§ **Page-level text extractions**:
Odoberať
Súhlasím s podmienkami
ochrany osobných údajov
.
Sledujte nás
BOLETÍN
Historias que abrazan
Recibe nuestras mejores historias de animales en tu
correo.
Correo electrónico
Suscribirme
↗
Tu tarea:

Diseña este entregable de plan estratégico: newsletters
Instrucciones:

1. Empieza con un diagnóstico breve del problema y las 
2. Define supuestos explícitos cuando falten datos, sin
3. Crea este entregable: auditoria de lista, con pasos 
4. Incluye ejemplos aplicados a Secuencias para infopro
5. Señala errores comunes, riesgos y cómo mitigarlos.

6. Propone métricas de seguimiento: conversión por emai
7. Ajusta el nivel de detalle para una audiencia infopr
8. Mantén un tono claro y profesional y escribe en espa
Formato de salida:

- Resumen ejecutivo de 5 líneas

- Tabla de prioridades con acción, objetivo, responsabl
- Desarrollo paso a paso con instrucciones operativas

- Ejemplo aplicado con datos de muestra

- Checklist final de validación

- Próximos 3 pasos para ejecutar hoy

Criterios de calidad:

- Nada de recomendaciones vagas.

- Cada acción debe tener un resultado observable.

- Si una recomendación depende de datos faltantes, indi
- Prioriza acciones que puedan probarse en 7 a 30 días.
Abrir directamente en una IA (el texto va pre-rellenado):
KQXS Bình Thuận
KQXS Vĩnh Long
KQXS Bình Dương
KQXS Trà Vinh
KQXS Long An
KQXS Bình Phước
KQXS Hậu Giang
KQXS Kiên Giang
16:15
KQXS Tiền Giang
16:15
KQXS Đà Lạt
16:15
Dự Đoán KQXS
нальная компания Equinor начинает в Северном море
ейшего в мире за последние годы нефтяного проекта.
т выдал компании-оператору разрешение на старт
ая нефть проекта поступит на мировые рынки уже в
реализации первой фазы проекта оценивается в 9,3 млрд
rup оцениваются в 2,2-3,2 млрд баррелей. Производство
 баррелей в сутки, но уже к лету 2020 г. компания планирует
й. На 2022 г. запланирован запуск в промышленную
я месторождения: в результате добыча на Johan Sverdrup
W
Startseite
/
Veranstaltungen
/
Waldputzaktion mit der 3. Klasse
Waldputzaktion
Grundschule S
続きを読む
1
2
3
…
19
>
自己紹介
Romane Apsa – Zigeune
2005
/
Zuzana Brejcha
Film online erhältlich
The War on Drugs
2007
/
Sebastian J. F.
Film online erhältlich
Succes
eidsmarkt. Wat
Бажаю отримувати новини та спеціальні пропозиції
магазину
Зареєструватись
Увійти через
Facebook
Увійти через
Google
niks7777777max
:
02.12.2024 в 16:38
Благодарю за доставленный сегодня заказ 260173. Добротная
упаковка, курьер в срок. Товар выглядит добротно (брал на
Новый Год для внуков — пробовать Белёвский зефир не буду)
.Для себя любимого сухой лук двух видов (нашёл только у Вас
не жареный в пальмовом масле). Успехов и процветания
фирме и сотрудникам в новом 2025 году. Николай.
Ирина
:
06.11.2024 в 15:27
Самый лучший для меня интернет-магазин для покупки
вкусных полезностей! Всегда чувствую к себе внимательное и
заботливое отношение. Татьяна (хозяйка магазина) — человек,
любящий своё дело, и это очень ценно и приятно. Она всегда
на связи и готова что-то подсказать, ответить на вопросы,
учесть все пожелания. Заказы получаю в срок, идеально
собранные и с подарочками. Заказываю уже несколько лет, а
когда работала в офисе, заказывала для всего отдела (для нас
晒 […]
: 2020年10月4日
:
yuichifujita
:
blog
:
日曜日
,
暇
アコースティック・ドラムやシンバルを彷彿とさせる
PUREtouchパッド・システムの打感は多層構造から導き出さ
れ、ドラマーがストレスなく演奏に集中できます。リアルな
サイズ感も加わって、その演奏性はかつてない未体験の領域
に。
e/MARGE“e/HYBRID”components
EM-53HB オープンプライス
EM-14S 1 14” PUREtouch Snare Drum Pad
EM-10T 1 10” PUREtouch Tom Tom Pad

§ **Work required**: Set down exactly the lines from the start of the records to the line with "3. Crea este". Include that line, and add nothing more.

§ **Result of the exercise**:
Odoberať
Súhlasím s podmienkami
ochrany osobných údajov
.
Sledujte nás
BOLETÍN
Historias que abrazan
Recibe nuestras mejores historias de animales en tu
correo.
Correo electrónico
Suscribirme
↗
Tu tarea:

Diseña este entregable de plan estratégico: newsletters
Instrucciones:

1. Empieza con un diagnóstico breve del problema y las 
2. Define supuestos explícitos cuando falten datos, sin
3. Crea este entregable: auditoria de lista, con pasos 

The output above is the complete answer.